- Task item -
Please transcribe the items exactly, from the start through the line that contains "data.azurerm_subnet.existing: Read complete", leaving out the pictures.

Source material Block Start

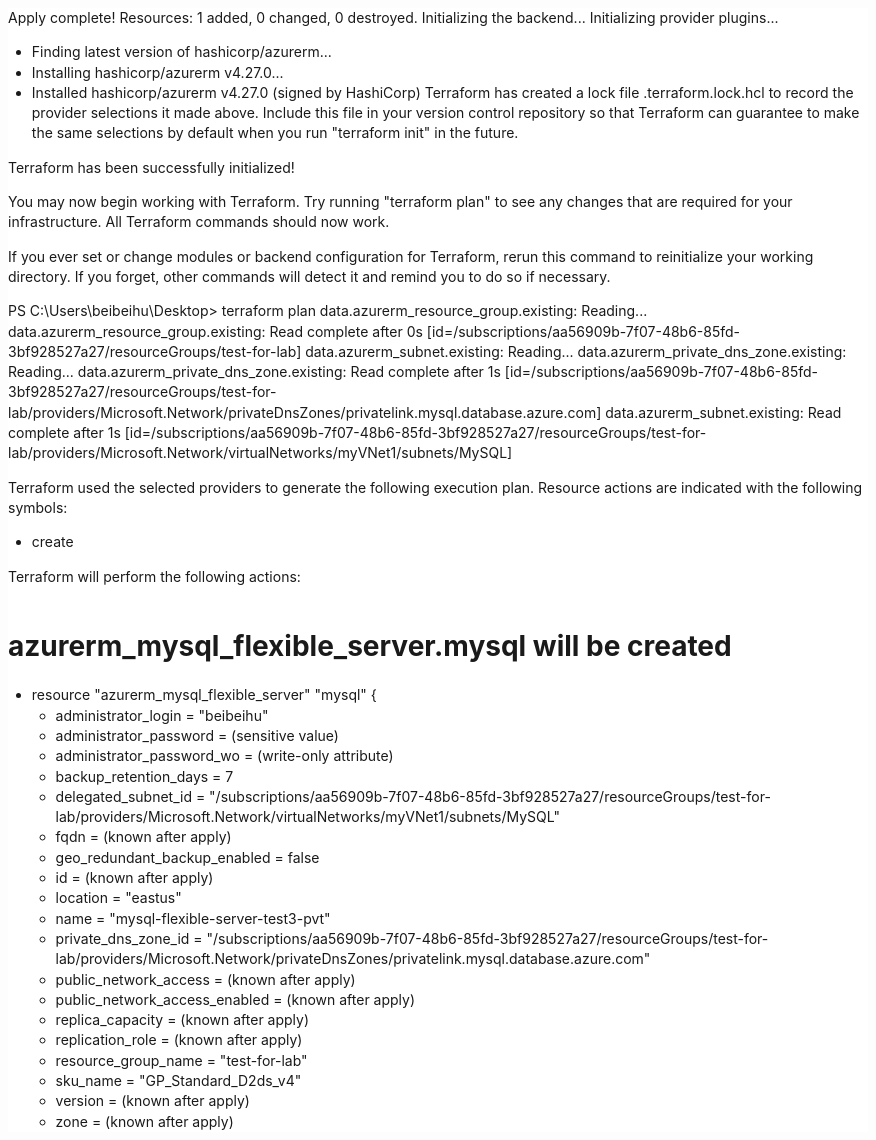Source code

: Apply complete! Resources: 1 added, 0 changed, 0 destroyed.
Initializing the backend...
Initializing provider plugins...
- Finding latest version of hashicorp/azurerm...
- Installing hashicorp/azurerm v4.27.0...
- Installed hashicorp/azurerm v4.27.0 (signed by HashiCorp)
Terraform has created a lock file .terraform.lock.hcl to record the provider
selections it made above. Include this file in your version control repository
so that Terraform can guarantee to make the same selections by default when
you run "terraform init" in the future.

Terraform has been successfully initialized!

You may now begin working with Terraform. Try running "terraform plan" to see
any changes that are required for your infrastructure. All Terraform commands
should now work.

If you ever set or change modules or backend configuration for Terraform,
rerun this command to reinitialize your working directory. If you forget, other
commands will detect it and remind you to do so if necessary.

PS C:\Users\beibeihu\Desktop> terraform plan
data.azurerm_resource_group.existing: Reading...
data.azurerm_resource_group.existing: Read complete after 0s [id=/subscriptions/aa56909b-7f07-48b6-85fd-3bf928527a27/resourceGroups/test-for-lab]
data.azurerm_subnet.existing: Reading...
data.azurerm_private_dns_zone.existing: Reading...
data.azurerm_private_dns_zone.existing: Read complete after 1s [id=/subscriptions/aa56909b-7f07-48b6-85fd-3bf928527a27/resourceGroups/test-for-lab/providers/Microsoft.Network/privateDnsZones/privatelink.mysql.database.azure.com]
data.azurerm_subnet.existing: Read complete after 1s [id=/subscriptions/aa56909b-7f07-48b6-85fd-3bf928527a27/resourceGroups/test-for-lab/providers/Microsoft.Network/virtualNetworks/myVNet1/subnets/MySQL]

Terraform used the selected providers to generate the following execution plan. Resource actions are indicated with the
following symbols:
  + create

Terraform will perform the following actions:

  # azurerm_mysql_flexible_server.mysql will be created
  + resource "azurerm_mysql_flexible_server" "mysql" {
      + administrator_login           = "beibeihu"
      + administrator_password        = (sensitive value)
      + administrator_password_wo     = (write-only attribute)
      + backup_retention_days         = 7
      + delegated_subnet_id           = "/subscriptions/aa56909b-7f07-48b6-85fd-3bf928527a27/resourceGroups/test-for-lab/providers/Microsoft.Network/virtualNetworks/myVNet1/subnets/MySQL"
      + fqdn                          = (known after apply)
      + geo_redundant_backup_enabled  = false
      + id                            = (known after apply)
      + location                      = "eastus"
      + name                          = "mysql-flexible-server-test3-pvt"
      + private_dns_zone_id           = "/subscriptions/aa56909b-7f07-48b6-85fd-3bf928527a27/resourceGroups/test-for-lab/providers/Microsoft.Network/privateDnsZones/privatelink.mysql.database.azure.com"
      + public_network_access         = (known after apply)
      + public_network_access_enabled = (known after apply)
      + replica_capacity              = (known after apply)
      + replication_role              = (known after apply)
      + resource_group_name           = "test-for-lab"
      + sku_name                      = "GP_Standard_D2ds_v4"
      + version                       = (known after apply)
      + zone                          = (known after apply)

Source material Block End

- Solution -
Source code

: Apply complete! Resources: 1 added, 0 changed, 0 destroyed.
Initializing the backend...
Initializing provider plugins...
- Finding latest version of hashicorp/azurerm...
- Installing hashicorp/azurerm v4.27.0...
- Installed hashicorp/azurerm v4.27.0 (signed by HashiCorp)
Terraform has created a lock file .terraform.lock.hcl to record the provider
selections it made above. Include this file in your version control repository
so that Terraform can guarantee to make the same selections by default when
you run "terraform init" in the future.

Terraform has been successfully initialized!

You may now begin working with Terraform. Try running "terraform plan" to see
any changes that are required for your infrastructure. All Terraform commands
should now work.

If you ever set or change modules or backend configuration for Terraform,
rerun this command to reinitialize your working directory. If you forget, other
commands will detect it and remind you to do so if necessary.

PS C:\Users\beibeihu\Desktop> terraform plan
data.azurerm_resource_group.existing: Reading...
data.azurerm_resource_group.existing: Read complete after 0s [id=/subscriptions/aa56909b-7f07-48b6-85fd-3bf928527a27/resourceGroups/test-for-lab]
data.azurerm_subnet.existing: Reading...
data.azurerm_private_dns_zone.existing: Reading...
data.azurerm_private_dns_zone.existing: Read complete after 1s [id=/subscriptions/aa56909b-7f07-48b6-85fd-3bf928527a27/resourceGroups/test-for-lab/providers/Microsoft.Network/privateDnsZones/privatelink.mysql.database.azure.com]
data.azurerm_subnet.existing: Read complete after 1s [id=/subscriptions/aa56909b-7f07-48b6-85fd-3bf928527a27/resourceGroups/test-for-lab/providers/Microsoft.Network/virtualNetworks/myVNet1/subnets/MySQL]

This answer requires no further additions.